EXERCISE BRIEF: Number every non-blank line of text in the rows below and convert them into a Markdown table with the columns No and Line.

──────── THE DATA ────────

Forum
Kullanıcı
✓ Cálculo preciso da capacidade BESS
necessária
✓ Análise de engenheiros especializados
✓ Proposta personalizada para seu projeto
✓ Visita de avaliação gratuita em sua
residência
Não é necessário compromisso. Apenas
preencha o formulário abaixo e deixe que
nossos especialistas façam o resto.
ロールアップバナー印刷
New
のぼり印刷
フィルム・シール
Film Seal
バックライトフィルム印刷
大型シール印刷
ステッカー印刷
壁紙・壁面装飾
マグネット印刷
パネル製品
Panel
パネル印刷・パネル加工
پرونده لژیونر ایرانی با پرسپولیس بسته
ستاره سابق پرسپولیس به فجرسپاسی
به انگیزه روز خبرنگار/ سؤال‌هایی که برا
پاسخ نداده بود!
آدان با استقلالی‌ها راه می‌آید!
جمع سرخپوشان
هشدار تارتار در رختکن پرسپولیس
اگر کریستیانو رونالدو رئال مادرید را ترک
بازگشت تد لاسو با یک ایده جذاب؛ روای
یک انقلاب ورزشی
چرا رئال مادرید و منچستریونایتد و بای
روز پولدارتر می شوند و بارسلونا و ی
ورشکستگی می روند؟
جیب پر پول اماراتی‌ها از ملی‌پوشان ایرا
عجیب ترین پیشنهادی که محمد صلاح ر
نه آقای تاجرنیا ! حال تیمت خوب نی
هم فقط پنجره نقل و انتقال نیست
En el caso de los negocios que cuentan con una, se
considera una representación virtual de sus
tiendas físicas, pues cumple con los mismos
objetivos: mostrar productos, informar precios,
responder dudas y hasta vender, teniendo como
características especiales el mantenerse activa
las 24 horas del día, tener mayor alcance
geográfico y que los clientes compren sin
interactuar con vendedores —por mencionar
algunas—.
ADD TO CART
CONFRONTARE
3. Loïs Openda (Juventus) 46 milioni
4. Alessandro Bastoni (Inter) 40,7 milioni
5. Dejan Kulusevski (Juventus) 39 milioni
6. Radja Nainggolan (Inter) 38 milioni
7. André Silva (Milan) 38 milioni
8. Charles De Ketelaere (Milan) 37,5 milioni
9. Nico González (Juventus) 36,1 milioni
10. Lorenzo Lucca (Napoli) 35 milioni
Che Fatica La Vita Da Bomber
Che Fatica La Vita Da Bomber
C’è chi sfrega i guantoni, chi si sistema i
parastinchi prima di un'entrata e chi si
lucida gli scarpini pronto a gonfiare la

────────

RESPONSE TO THIS TASK:
| No | Line |
|---|---|
| 1 | Forum |
| 2 | Kullanıcı |
| 3 | ✓ Cálculo preciso da capacidade BESS |
| 4 | necessária |
| 5 | ✓ Análise de engenheiros especializados |
| 6 | ✓ Proposta personalizada para seu projeto |
| 7 | ✓ Visita de avaliação gratuita em sua |
| 8 | residência |
| 9 | Não é necessário compromisso. Apenas |
| 10 | preencha o formulário abaixo e deixe que |
| 11 | nossos especialistas façam o resto. |
| 12 | ロールアップバナー印刷 |
| 13 | New |
| 14 | のぼり印刷 |
| 15 | フィルム・シール |
| 16 | Film Seal |
| 17 | バックライトフィルム印刷 |
| 18 | 大型シール印刷 |
| 19 | ステッカー印刷 |
| 20 | 壁紙・壁面装飾 |
| 21 | マグネット印刷 |
| 22 | パネル製品 |
| 23 | Panel |
| 24 | パネル印刷・パネル加工 |
| 25 | پرونده لژیونر ایرانی با پرسپولیس بسته |
| 26 | ستاره سابق پرسپولیس به فجرسپاسی |
| 27 | به انگیزه روز خبرنگار/ سؤال‌هایی که برا |
| 28 | پاسخ نداده بود! |
| 29 | آدان با استقلالی‌ها راه می‌آید! |
| 30 | جمع سرخپوشان |
| 31 | هشدار تارتار در رختکن پرسپولیس |
| 32 | اگر کریستیانو رونالدو رئال مادرید را ترک |
| 33 | بازگشت تد لاسو با یک ایده جذاب؛ روای |
| 34 | یک انقلاب ورزشی |
| 35 | چرا رئال مادرید و منچستریونایتد و بای |
| 36 | روز پولدارتر می شوند و بارسلونا و ی |
| 37 | ورشکستگی می روند؟ |
| 38 | جیب پر پول اماراتی‌ها از ملی‌پوشان ایرا |
| 39 | عجیب ترین پیشنهادی که محمد صلاح ر |
| 40 | نه آقای تاجرنیا ! حال تیمت خوب نی |
| 41 | هم فقط پنجره نقل و انتقال نیست |
| 42 | En el caso de los negocios que cuentan con una, se |
| 43 | considera una representación virtual de sus |
| 44 | tiendas físicas, pues cumple con los mismos |
| 45 | objetivos: mostrar productos, informar precios, |
| 46 | responder dudas y hasta vender, teniendo como |
| 47 | características especiales el mantenerse activa |
| 48 | las 24 horas del día, tener mayor alcance |
| 49 | geográfico y que los clientes compren sin |
| 50 | interactuar con vendedores —por mencionar |
| 51 | algunas—. |
| 52 | ADD TO CART |
| 53 | CONFRONTARE |
| 54 | 3. Loïs Openda (Juventus) 46 milioni |
| 55 | 4. Alessandro Bastoni (Inter) 40,7 milioni |
| 56 | 5. Dejan Kulusevski (Juventus) 39 milioni |
| 57 | 6. Radja Nainggolan (Inter) 38 milioni |
| 58 | 7. André Silva (Milan) 38 milioni |
| 59 | 8. Charles De Ketelaere (Milan) 37,5 milioni |
| 60 | 9. Nico González (Juventus) 36,1 milioni |
| 61 | 10. Lorenzo Lucca (Napoli) 35 milioni |
| 62 | Che Fatica La Vita Da Bomber |
| 63 | Che Fatica La Vita Da Bomber |
| 64 | C’è chi sfrega i guantoni, chi si sistema i |
| 65 | parastinchi prima di un'entrata e chi si |
| 66 | lucida gli scarpini pronto a gonfiare la |